Comparing Table 6 and Table 1, it can be seen that the iron oxide catalyst of the present invention has a much higher hydrogen sulfide conversion rate than the conventional catalyst at the same reaction temperature. That is, the iron oxide catalyst of the present invention is very effective for selectively treating hydrogen sulfide even in the presence of ammonia and water.

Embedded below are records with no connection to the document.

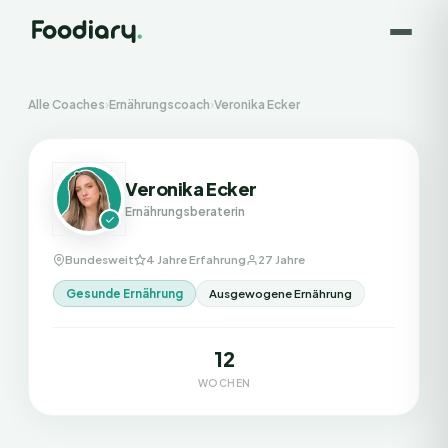
Alle Coaches
›
Ernährungscoach
›
Veronika Ecker
Veronika Ecker
Ernährungsberaterin
Bundesweit
4 Jahre Erfahrung
27 Jahre
Gesunde Ernährung
Ausgewogene Ernährung
12
WOCHEN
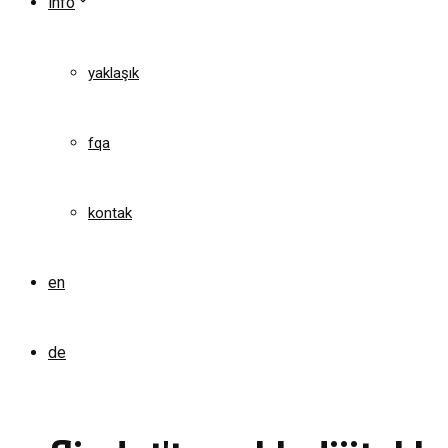
info
yaklaşık
fqa
kontak
en
de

As described above, according to the present invention, by using a catalyst in which iron oxide is supported on a non-basic porous carrier for selective oxidation of hydrogen sulfide, hydrogen sulfide can be directly and selectively oxidized with high efficiency even under the presence of ammonia and water. Therefore, the hydrogen sulfide generated in a large amount in the refinery or steel mill can be easily removed with non-toxic elemental sulfur or ammonium sulfate, and thus the environmental pollution caused by hydrogen sulfide can be solved.

Claims (8)

A catalyst for the selective oxidation of hydrogen sulfide gas containing ammonia and water, characterized in that iron oxide is supported by 1 to 40% by weight on a non-basic porous carrier. The catalyst for selective oxidation of hydrogen sulfide according to claim 1, wherein the carrier is selected from silicon dioxide and alpha-alumina. In a method for removing hydrogen sulfide by reacting a reaction gas containing hydrogen sulfide gas with oxygen under a catalyst in the presence of ammonia and water to convert hydrogen sulfide contained in the reaction gas into elemental sulfur or non-toxic sulfur compounds, the catalyst is iron oxide Method for removing hydrogen sulfide, characterized in that 1 to 40% by weight on the non-basic porous carrier. 4. The method of claim 3 wherein the carrier is silicon dioxide or alpha-alumina. The method of claim 3, wherein the content of the hydrogen sulfide in the reaction gas is 1 to 20% by volume. 4. The method of claim 3, wherein the water content is 1 to 80% by volume with respect to the reaction gas. The method of claim 3, wherein the reaction is carried out at 240 to 300 ℃ hydrogen sulfide removal method, The hydrogen sulfide removal method according to claim 3, wherein the reaction is carried out under the condition that the molar ratio of hydrogen sulfide in oxygen / reaction gas is 0.5 to 4.